→ What you need to do:
Provide a verbatim copy of all the records below, leaving the images out.

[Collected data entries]
-.-.-

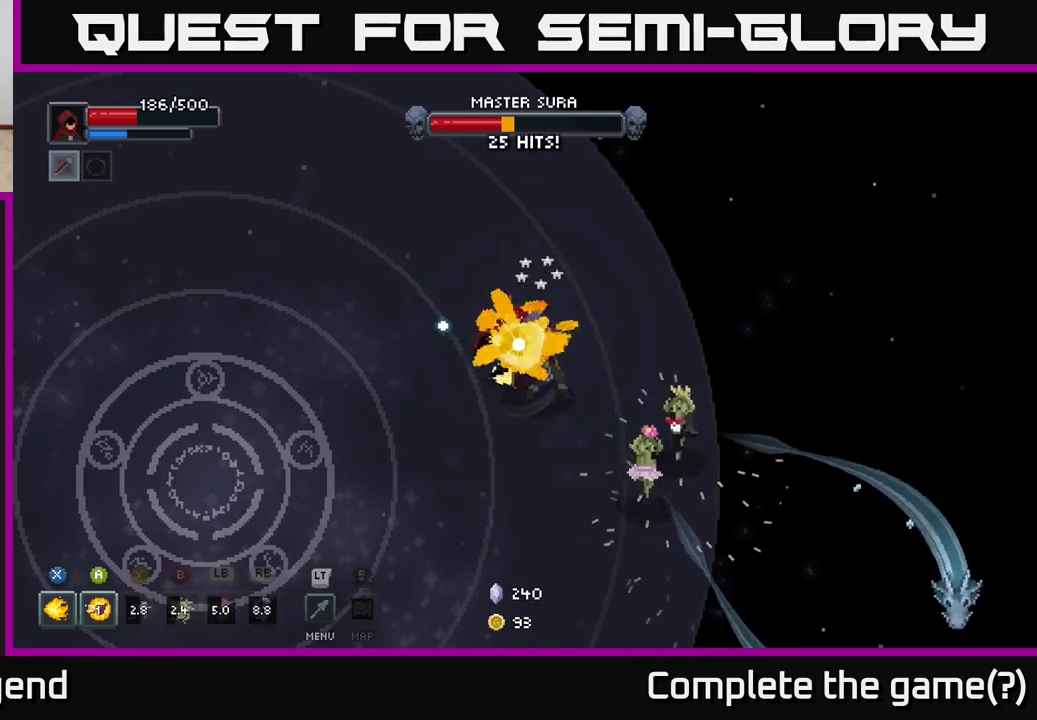
{"buttons": ["X"], "left_stick": "down-left", "right_stick": "center", "events": [[250, "left_stick", "down"], [300, "left_stick", "down-left"], [317, "X", "up"], [350, "A", "down"], [467, "X", "down"], [483, "A", "up"]]}
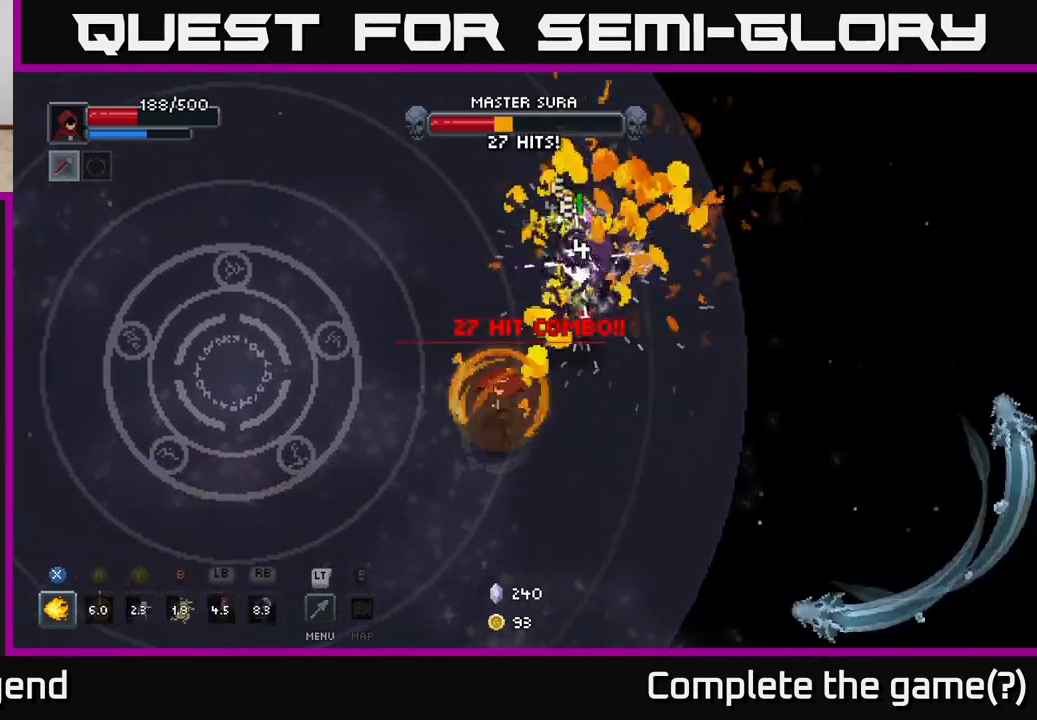
{"buttons": [], "left_stick": "left", "right_stick": "center", "events": [[100, "X", "up"], [133, "left_stick", "up-left"], [167, "A", "down"], [217, "A", "up"], [267, "X", "down"], [283, "A", "down"], [300, "left_stick", "left"], [333, "A", "up"], [333, "X", "up"], [417, "A", "down"], [500, "A", "up"]]}
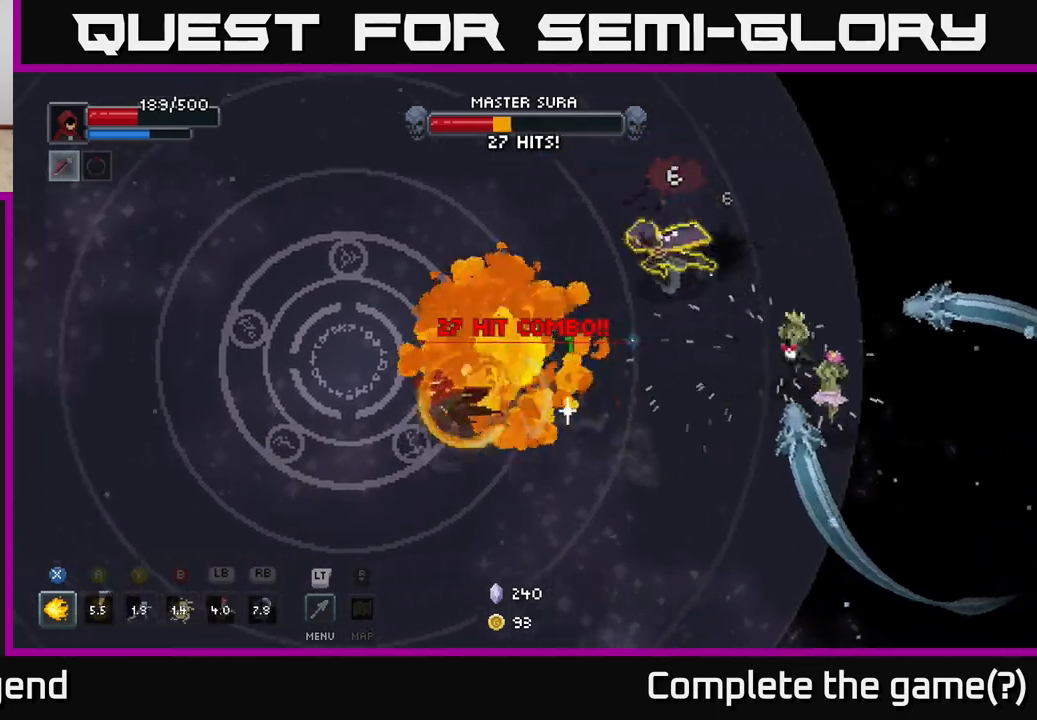
{"buttons": [], "left_stick": "up-left", "right_stick": "center", "events": [[483, "left_stick", "up-left"]]}
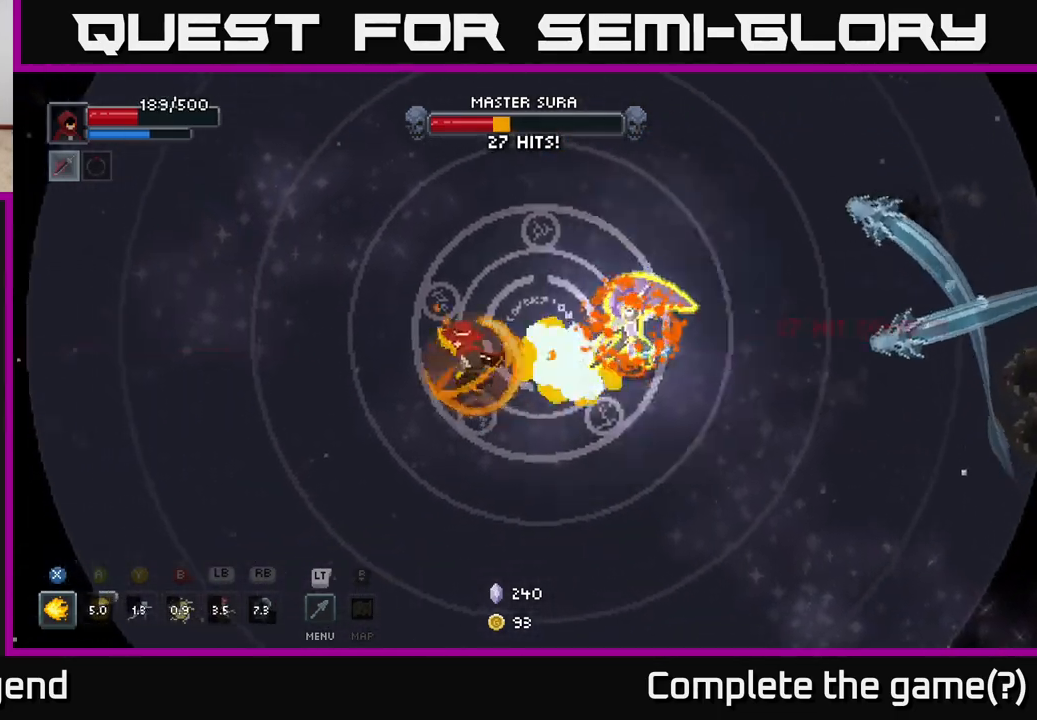
{"buttons": ["A"], "left_stick": "up-left", "right_stick": "center", "events": [[33, "A", "down"], [167, "A", "up"], [433, "A", "down"]]}
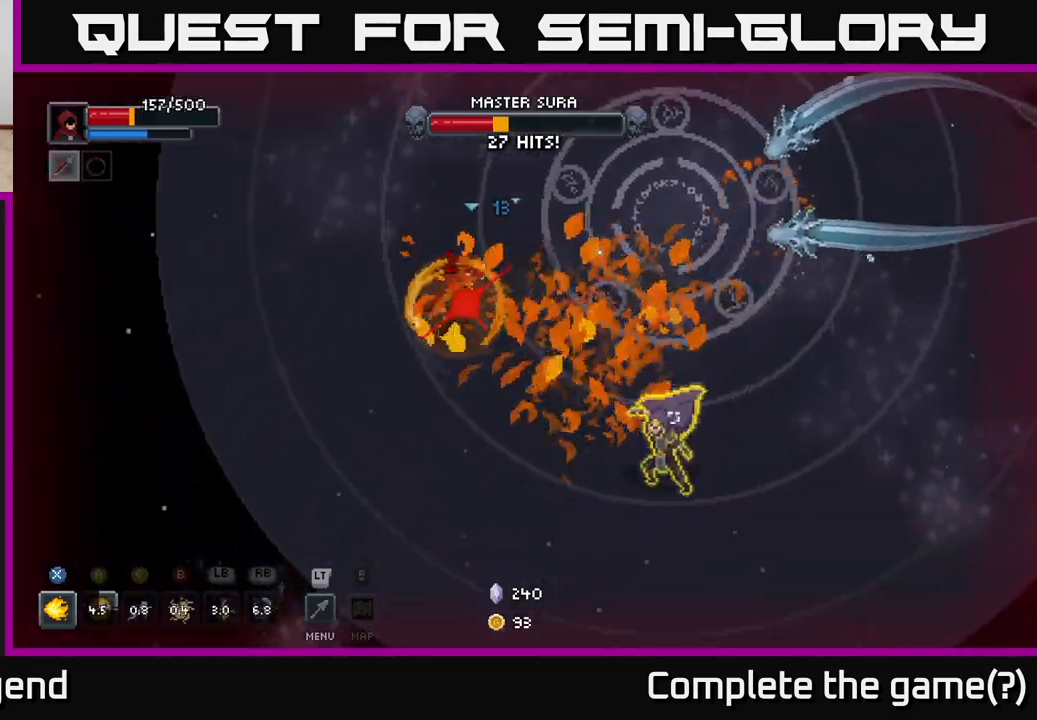
{"buttons": ["A"], "left_stick": "up", "right_stick": "center", "events": [[33, "A", "up"], [100, "A", "down"], [183, "A", "up"], [250, "A", "down"], [333, "A", "up"], [400, "left_stick", "up"], [417, "A", "down"]]}
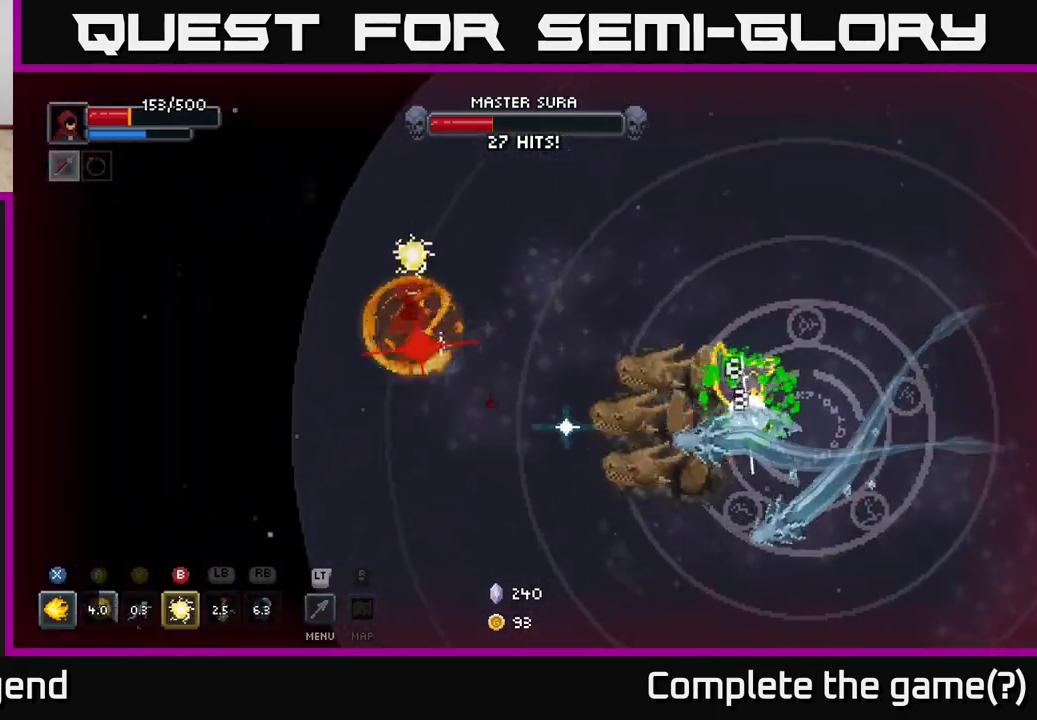
{"buttons": [], "left_stick": "up-right", "right_stick": "center", "events": [[17, "A", "up"], [117, "left_stick", "up-right"], [217, "A", "down"], [367, "A", "up"]]}
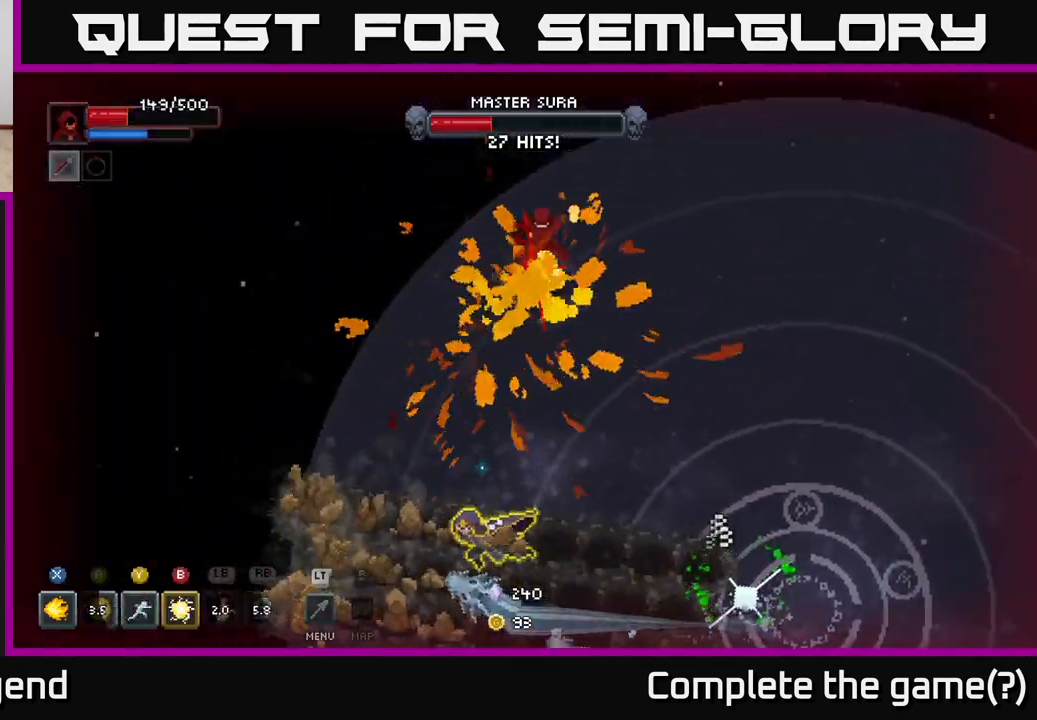
{"buttons": [], "left_stick": "up-right", "right_stick": "center", "events": []}
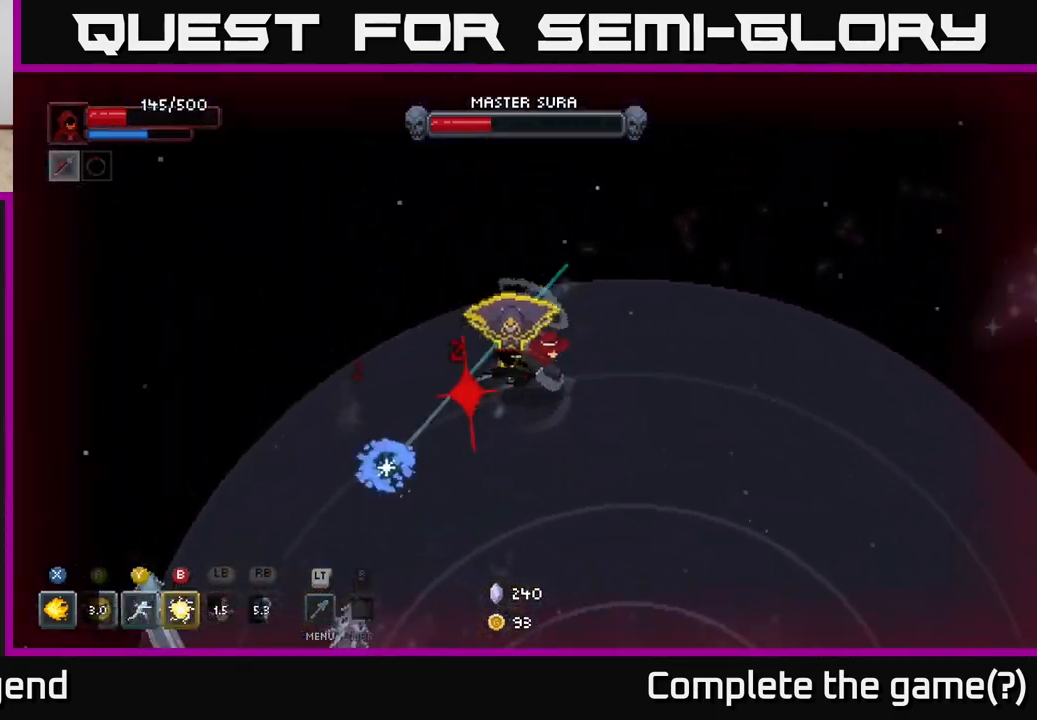
{"buttons": [], "left_stick": "down-right", "right_stick": "center", "events": [[33, "A", "down"], [33, "left_stick", "right"], [117, "A", "up"], [200, "A", "down"], [283, "left_stick", "down-right"], [300, "A", "up"]]}
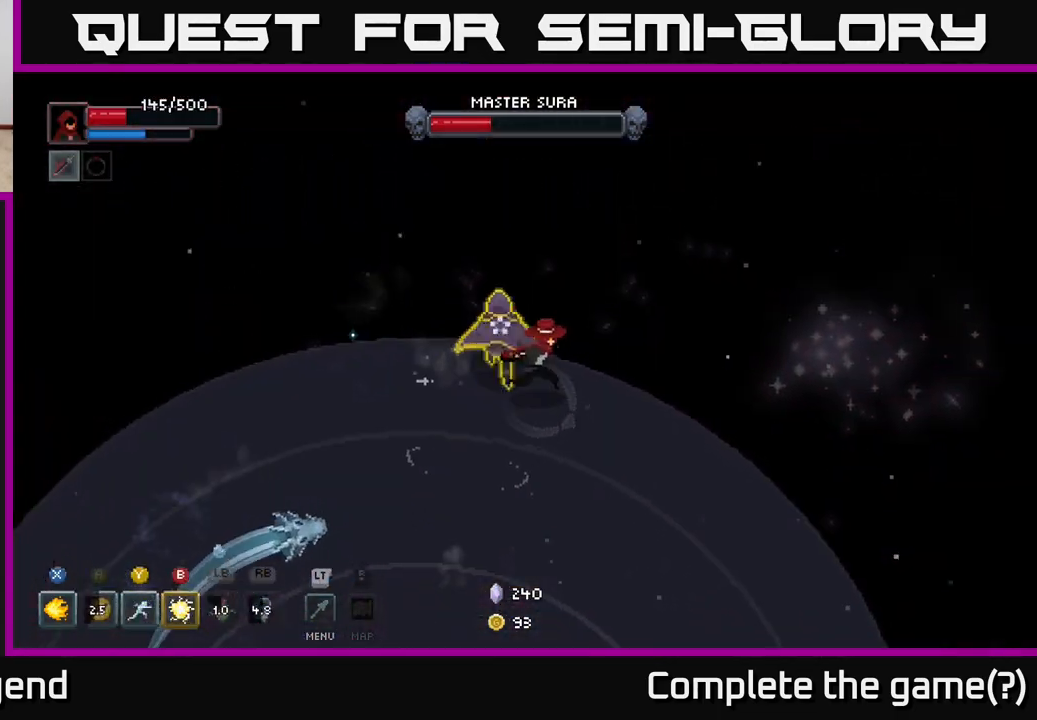
{"buttons": ["A", "R3"], "left_stick": "down-right", "right_stick": "center", "events": [[350, "A", "down"], [450, "R3", "down"]]}
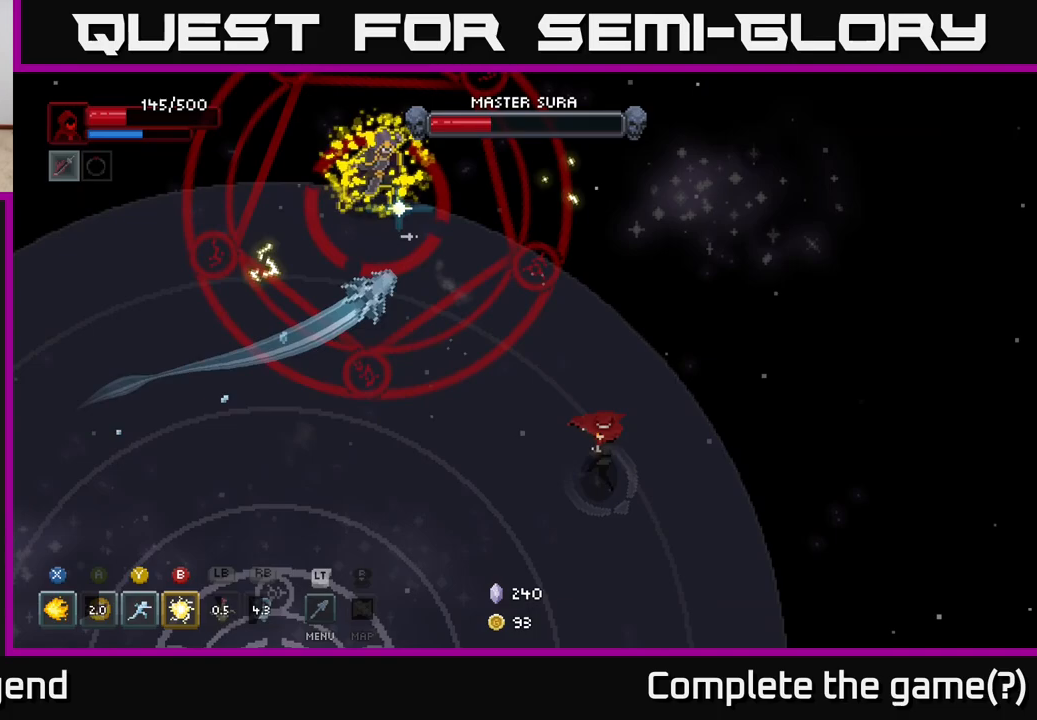
{"buttons": [], "left_stick": "down", "right_stick": "center", "events": [[17, "A", "up"], [133, "R3", "up"], [217, "left_stick", "down"]]}
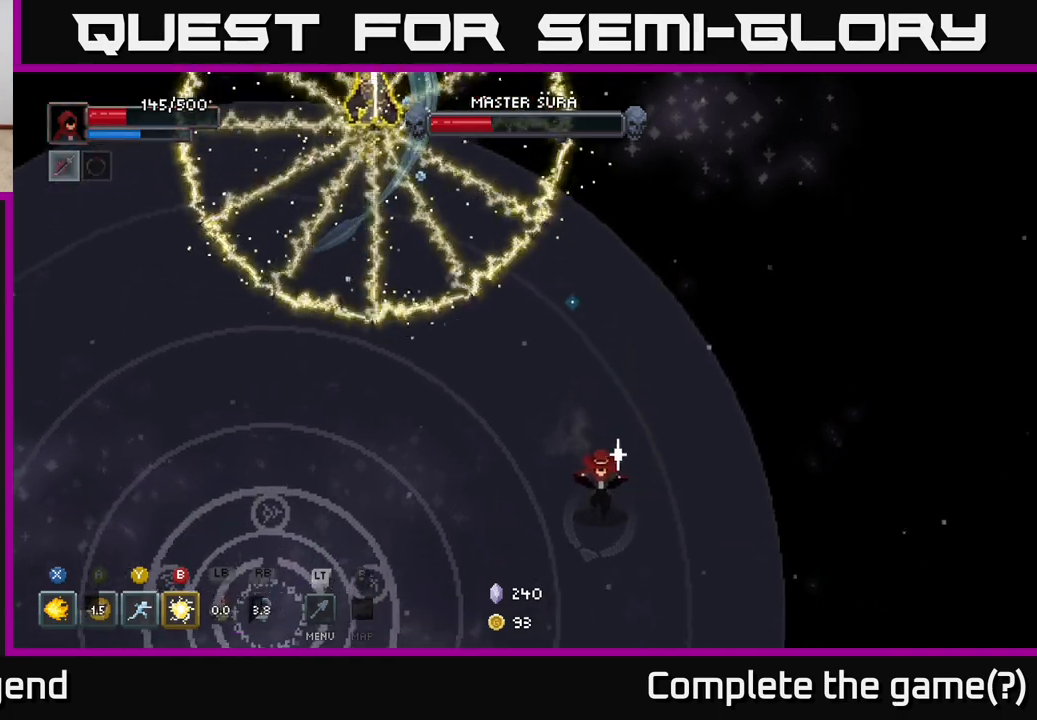
{"buttons": [], "left_stick": "down-left", "right_stick": "center", "events": [[417, "left_stick", "down-left"]]}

-.-.-

→ Problem solution:
{"buttons": ["X"], "left_stick": "down-left", "right_stick": "center", "events": [[250, "left_stick", "down"], [300, "left_stick", "down-left"], [317, "X", "up"], [350, "A", "down"], [467, "X", "down"], [483, "A", "up"]]}
{"buttons": [], "left_stick": "left", "right_stick": "center", "events": [[100, "X", "up"], [133, "left_stick", "up-left"], [167, "A", "down"], [217, "A", "up"], [267, "X", "down"], [283, "A", "down"], [300, "left_stick", "left"], [333, "A", "up"], [333, "X", "up"], [417, "A", "down"], [500, "A", "up"]]}
{"buttons": [], "left_stick": "up-left", "right_stick": "center", "events": [[483, "left_stick", "up-left"]]}
{"buttons": ["A"], "left_stick": "up-left", "right_stick": "center", "events": [[33, "A", "down"], [167, "A", "up"], [433, "A", "down"]]}
{"buttons": ["A"], "left_stick": "up", "right_stick": "center", "events": [[33, "A", "up"], [100, "A", "down"], [183, "A", "up"], [250, "A", "down"], [333, "A", "up"], [400, "left_stick", "up"], [417, "A", "down"]]}
{"buttons": [], "left_stick": "up-right", "right_stick": "center", "events": [[17, "A", "up"], [117, "left_stick", "up-right"], [217, "A", "down"], [367, "A", "up"]]}
{"buttons": [], "left_stick": "up-right", "right_stick": "center", "events": []}
{"buttons": [], "left_stick": "down-right", "right_stick": "center", "events": [[33, "A", "down"], [33, "left_stick", "right"], [117, "A", "up"], [200, "A", "down"], [283, "left_stick", "down-right"], [300, "A", "up"]]}
{"buttons": ["A", "R3"], "left_stick": "down-right", "right_stick": "center", "events": [[350, "A", "down"], [450, "R3", "down"]]}
{"buttons": [], "left_stick": "down", "right_stick": "center", "events": [[17, "A", "up"], [133, "R3", "up"], [217, "left_stick", "down"]]}
{"buttons": [], "left_stick": "down-left", "right_stick": "center", "events": [[417, "left_stick", "down-left"]]}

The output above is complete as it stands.